Pierre Michel on the Artistry Behind Loris Paris Spot

French filmmaker Pierre Michel has been able to achieve a rare thing in the commercial arena: the freedom to create whatever he wants without the client even seeing it until it is finished. He did it on the opening for a French film festival last year (Read about it here) and he's been able to do it again on the sensuous commercial for the world-renowned jewelry store Loris Paris. Seeing his striking visuals and enigmatic style it is easy to see why clients are willing to give him carte blanche. Watch the video below an then read the Q&A with Pierre Michel below about how he created this commercial.

WARNING: This video contains some brief nudity.

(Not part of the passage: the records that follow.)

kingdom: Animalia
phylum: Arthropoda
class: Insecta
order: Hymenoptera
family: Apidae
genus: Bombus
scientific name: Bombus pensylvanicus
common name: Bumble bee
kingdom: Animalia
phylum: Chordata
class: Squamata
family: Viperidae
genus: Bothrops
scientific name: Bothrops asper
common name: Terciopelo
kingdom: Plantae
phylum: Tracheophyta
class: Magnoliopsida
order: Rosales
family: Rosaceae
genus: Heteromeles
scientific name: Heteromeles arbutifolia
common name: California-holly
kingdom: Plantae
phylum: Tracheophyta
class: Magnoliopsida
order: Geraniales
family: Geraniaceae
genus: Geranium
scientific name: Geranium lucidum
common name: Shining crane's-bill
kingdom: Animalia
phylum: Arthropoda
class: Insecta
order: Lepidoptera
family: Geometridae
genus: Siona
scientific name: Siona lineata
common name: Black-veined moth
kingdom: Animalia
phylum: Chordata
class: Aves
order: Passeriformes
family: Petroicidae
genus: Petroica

Once the project was awarded, how long did you have to create it? Were there any stipulations by the client?
PIERRE MICHEL: I had two months to create a concept, shoot it and of course do all the compositing. The only constraint was to show a jewel of the new collection of Loris, which works for the greatest firms in "place vendà´me".

What was he initial concept?
I had this concept of a nude woman with fire for a while in my head and I was waiting the best project to do it, and this was the case. I wanted to make a film eroticsm, stylishness, realistic and try, if possible, to put emotion on it.

What elements were shot and how were they shot?
We shot a nude model named Darine with an [Panasonic] HVX200 on a blackscreen. We put a greenscreen first but after seeing the lightwrap on the model blending with the greenscreen, I thought I was losing all the beautiful luminance details I wanted on the edge. So we exchange the green screen for the black one.

Without possibility of keying, I knew the film would go another way than I originally thought. But the time I won not keying the images allowed me to do a lot of other things. (An important detail is that the model was cold, so her skin was just beautiful with goosebumps.)

We shot in 2K, and I composited in 1K so that I could crop and do 2ds camera movements, and have enough quality to make a 2k master (with good interpolation, and grain process).

We didn't shoot the fire but it is all real. It comes from a lot of different sources: 2K rushes or PAL with a lot different compression (dpx and jpeg mostly). So I knew that there will have a big work of calibration between them to make it feel "natural".

But first I had to make an animatic to see which shots I would use with which footage of fire. It took a long time to do it because it wasn't working very well. The concept I imagined was great on paper, but with real footage it didn't look the same. It gave the impression -among other things – that she was burning.

After days of research, trying to see how I could create something visually interesting and consistent I finally succeeded by concentrating on very small details. I composited a lot of shots that are not used on the film because I wanted to have the liberty to edit the film as if all the shot were real.

What small details did you concentrate on and what was the technical process?
All the compositing was made on After Effects 7 and 8. Working on a Mac Intel, After Effects 8 was the best solution but Image Lounge hadn't released its True Camera Blur for AE 8/intel at time so I had to do all the compositing in after effect 8, render the shots and come back to AE 7, to use one of my favorite plugins: True Camera Blur Rack Focus.

All the fire was slowed down using the new timeremap of AE, that work as the Twixtor plug in. The difficulty is that a fire doesn't look the same between one frame and another because of its velocity so I had to take care of the interpolation very carefully.

The fun part was also to create the flower at the end, I used two pieces of footage that I kaleidoscoped to look like a flower, and tried to find the good dynamic to open it as a flower.

With the 10 bits DPX footage, it was very pleasant to calibrate the fire to the look I want, but with the JPEG sources, it was just a nightmare. I had to recreate channels from others to recreate details. To simplify with mostly levels, hue sat, and color balance, it works. The golden look was made possible with one if my favorite blending mode called Classic Color Dodge.

All the particles were made with Trapcode Particular, one of the best particle plug-in avalaible. Except for the second shot (below), also made with Particular, all the particles are little piece of fire, so that with the samples of motion blur and the rotation of the particles, it looks realistic.

And to create a pseudo float element with highlighted present on the motion blur is simply an extract of the highlights with blending mode.

One particular thing is that all the film is glowed, but very slightly. And it is not a common glow, it is a true Camera Blur of the highlights with blending mode. So that I can have a pentagon glow. Very very expensive in time, but it is those little things that make the difference.

In fact it takes me one day shooting, 1 week and a half of research and and 4 weeks compositing.